How the list_messages command Operates
The command attaches a port to the file and opens the port as a SERVER_TYPE (or RECV_ONLY_SRV_TYPE for a one-way server queue), and puts it in no_wait_mode. If the queue is transaction protected, then the command starts a transaction at priority -1, which means it will always lose if there is contention, and when it finishes it calls s$abort_transaction.
Next it starts at the first record in queue and proceeds to call s$read_msg and count every record it is able to receive and then counts and/or dumps the record to the output port.
In order to display information about each message, it has to lookup information about the module and process that originated the message.
Finally, it prints totals for the records that it found in the queue.
Problems with that Approach
The command was intended for application development programmers to use to look at messages while the messages were in the queue to determine if the message was formatted properly and contained the proper fields, was queued at the right priority, whether or not it had been received by a server, etc. However, there are many restrictions and hidden/misleading data when the command is used for other purposes:
- To get information about messages in a queue, you must have execute, read, or write access to it. If you have execute or read access to the queue, you can get information about your messages only. If you have write access, you can get information about all of the messages.

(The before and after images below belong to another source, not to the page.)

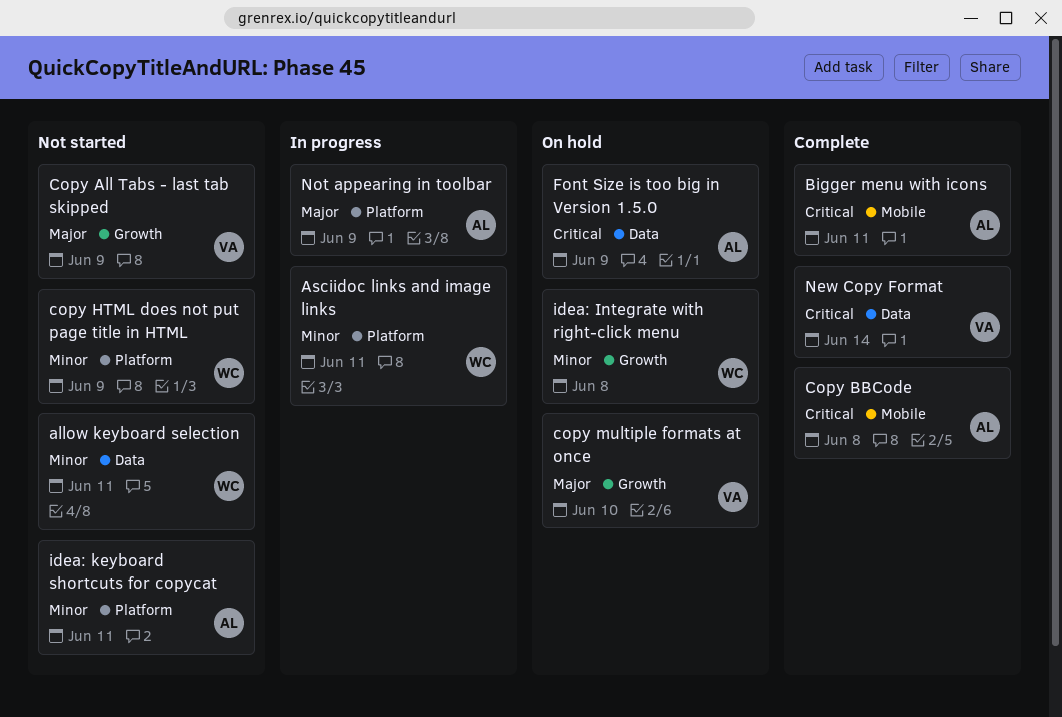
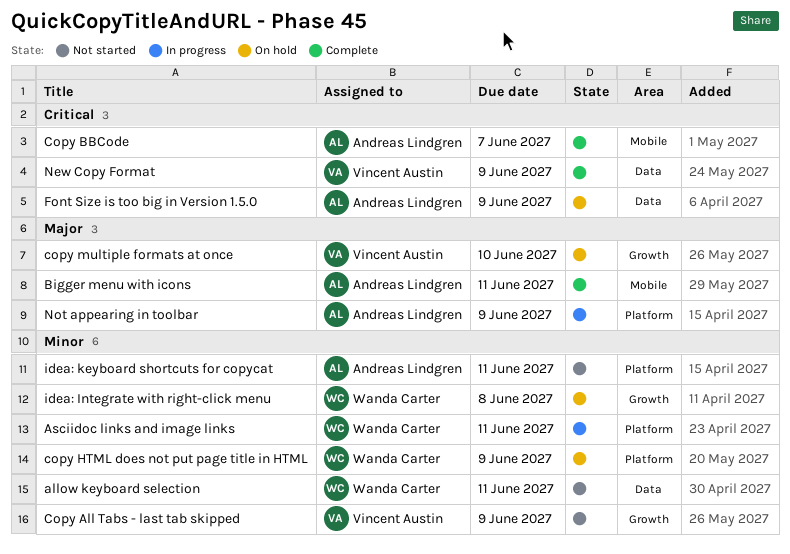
Bigger menu with icons, priority: Critical -> Major
Copy All Tabs - last tab skipped, priority: Major -> Minor
Copy BBCode, due: Jun 8 -> Jun 7
copy HTML does not put page title in HTML, status: Not started -> On hold
New Copy Format, due: Jun 14 -> Jun 9

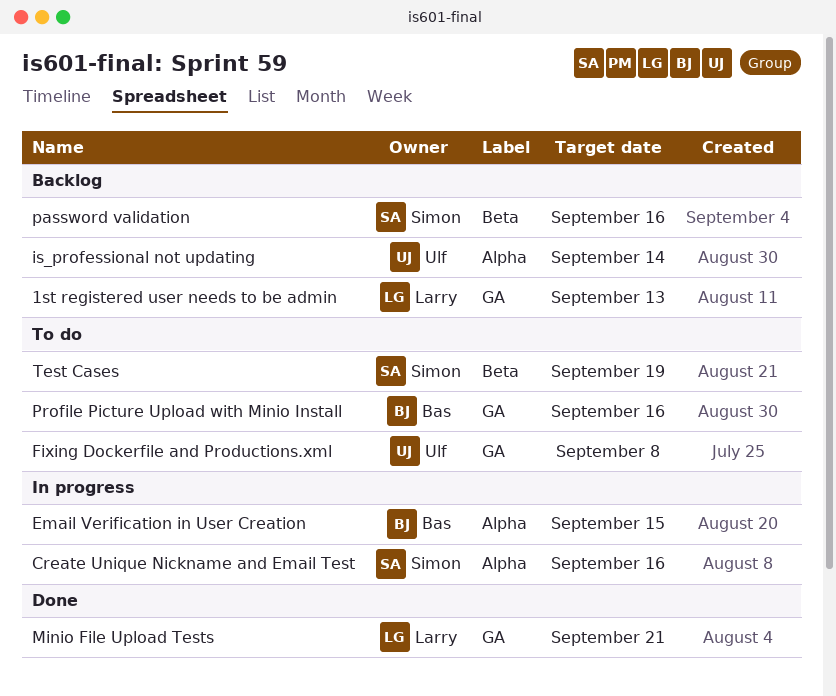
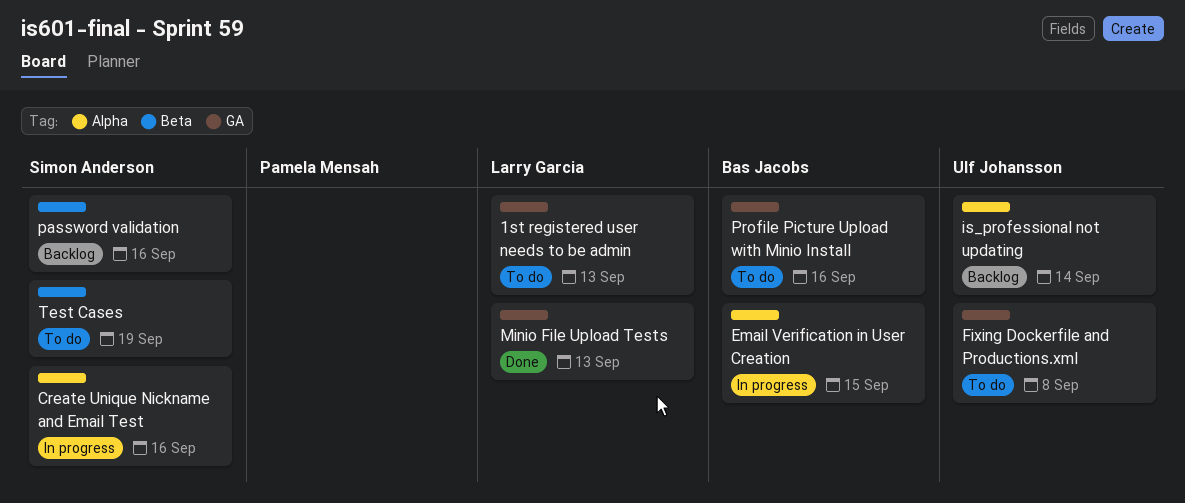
1st registered user needs to be admin, status: Backlog -> To do
Minio File Upload Tests, due: Sep 21 -> Sep 13

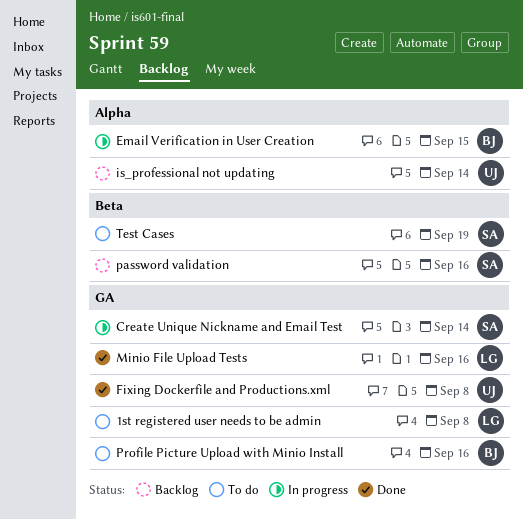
1st registered user needs to be admin, due: Sep 13 -> Sep 8
Create Unique Nickname and Email Test, label: Alpha -> GA
Create Unique Nickname and Email Test, due: Sep 16 -> Sep 14
Fixing Dockerfile and Productions.xml, status: To do -> Done
Minio File Upload Tests, due: Sep 13 -> Sep 16

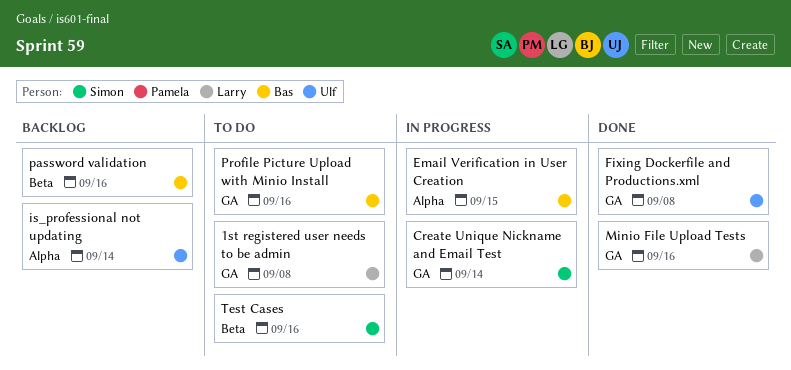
password validation, owner: Simon -> Bas
Test Cases, due: Sep 19 -> Sep 16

- If the queue is a server queue, list_messages lists only those messages that have not yet been replied to by the server. Messages that have been replied to but have not yet been removed from the queue by s$msg_receive_reply are not listed.

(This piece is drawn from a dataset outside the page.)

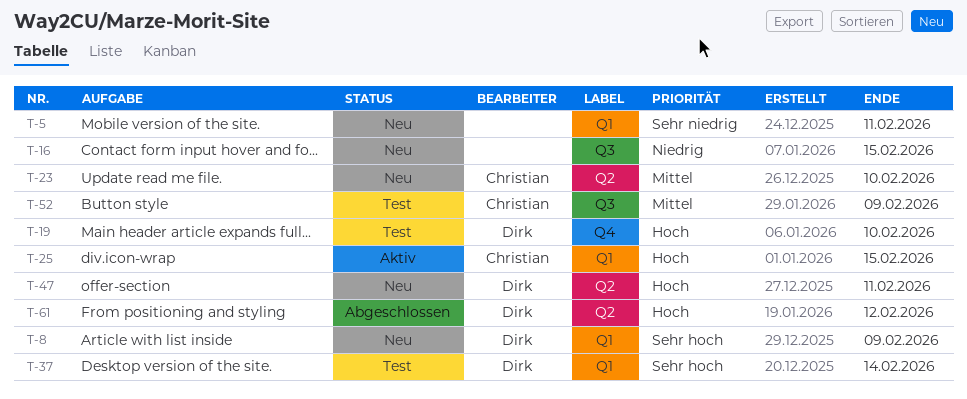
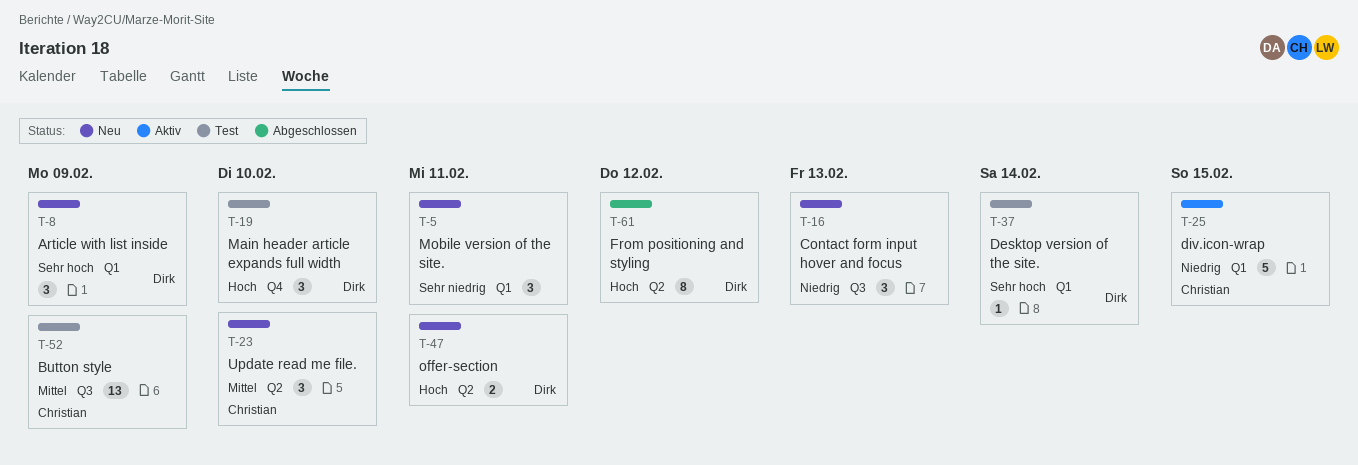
T-16, due: Feb 15 -> Feb 13
T-25, priority: Hoch -> Niedrig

- The queue could be full (max_queue_depth) and not accepting any more new messages, but list_messages might show zero messages in the queue if all the messages are unreceived replies.

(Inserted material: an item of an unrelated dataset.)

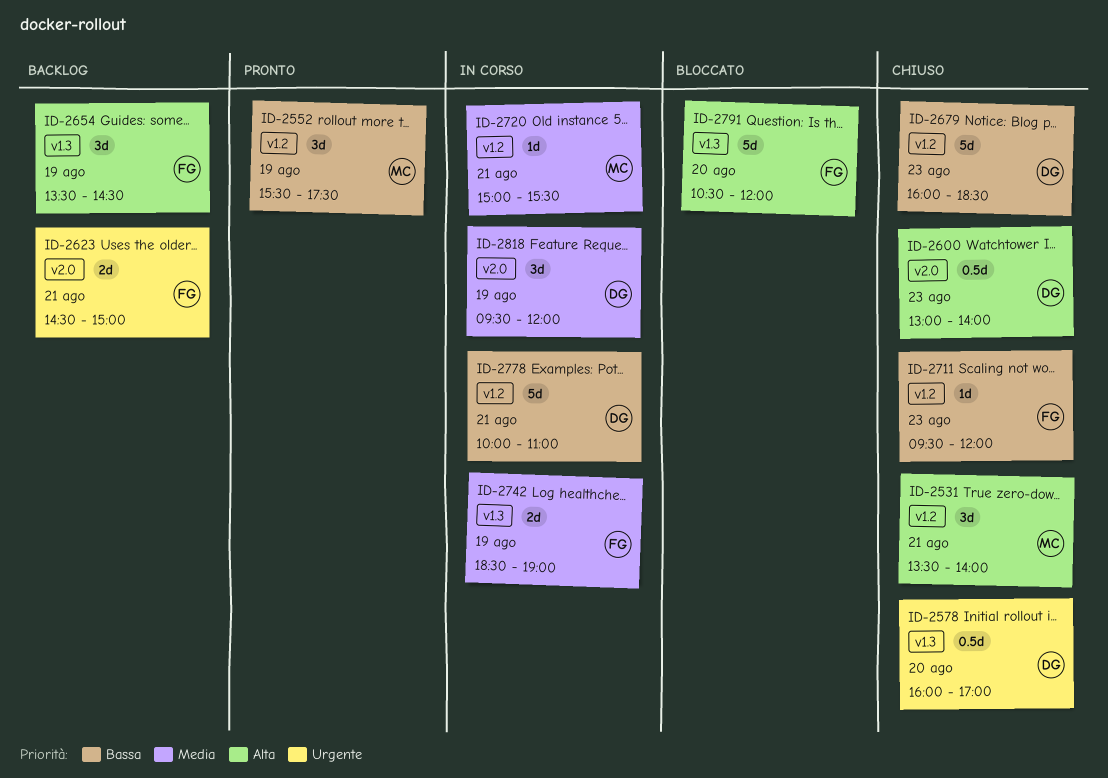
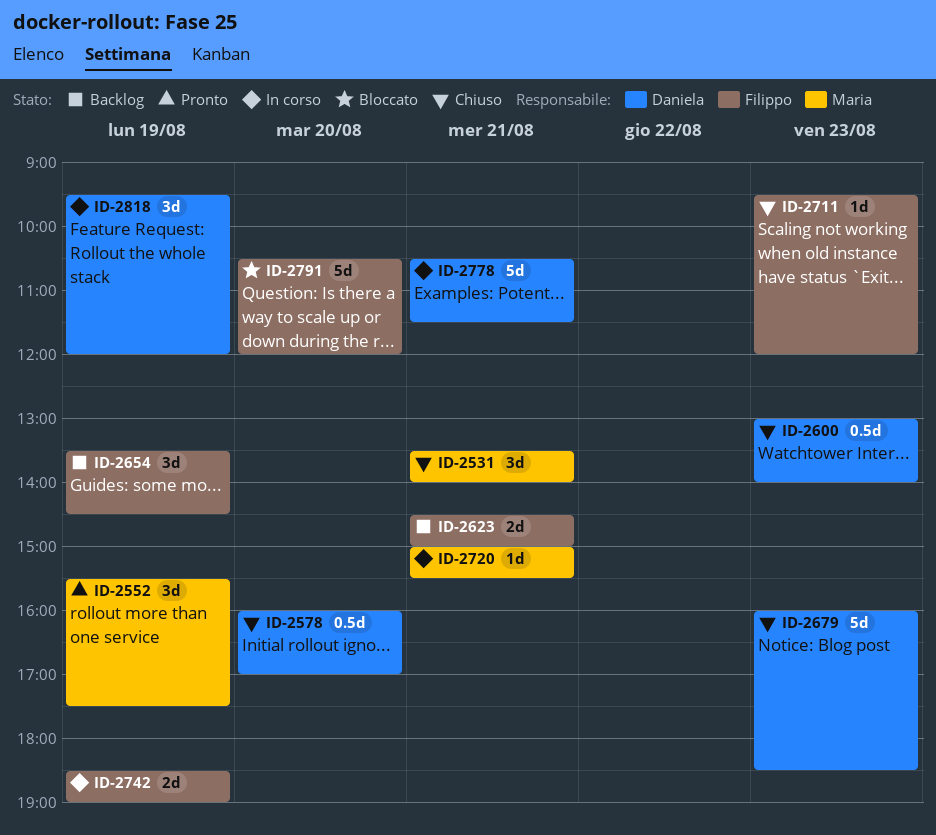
ID-2778, begins: 10:00 -> 10:30
ID-2778, ends: 11:00 -> 11:30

- Because the list_messages command appears as a server of the queue while it is retrieving messages, it might deceive clients and other control processes as to the number of servers servicing the queue.
- Retrieving module and process information about the requester processes might require network transactions if the requesters are on a different module.
- Each message requires a trip into the kernel to read the message. If the command is not run from the module that owns the queue, then a network transaction is required to read each message.
- Even if –totals_only is specified, each message must be read to be counted.
- The value displayed by –totals_only is ONLY for messages that are either queued for a server or are being processed by a server. No information is display about un-received replies to two-way server queue messages that are still in the queue, making –totals_only values misleading.
- Data in the messages might be sensitive information (e.g, credit card account numbers).
A Different Method
In 1990, a new API was provided: s$get_server_queue_info. Given the pathname of a queue, this routine returns a structure with
- The kind of server_queue (one-way or two-way)
- The number of messages
- The number of non-busy messages
- The highest number of messages
- The total number of messages that have been processed.
- The configured maximum number of messages (max_queue_depth) for this queue.
There are lots of advantages to this routine over list_messages:
- One trip into the kernel and/or across the network to retrieve totals information.
- Consideration of all kinds of messages, including not-yet-received replies.
- No disruption of the queue. The queue header is locked for microseconds, just long enough to get a consistent set of five counters from the queue header.
- Information can be acquired when the queue is opened as a requester.
check_queue_depth Command
Many years ago I wrote check_queue_depth, a command that uses this interface and you may use it to not only display this information for one or more queues, but also it allows monitoring and warning when thresholds are reached.
check_queue_depth queues [-warn_percent number] [-interval number] [-notify user_name] [-brief] [-long] [-ignore_invalid_type] [-syserr] [-exit_after_warning]
The source code for the command is available on the Stratus Public FTP Site.
- Documentation http://ftp.stratus.com/vos/perf/check_queue_depth.txt
- Source code http://ftp.stratus.com/vos/perf/check_queue_depth.pl1
Feel free to use it, enhance it, and/or embed it in your own application monitoring commands.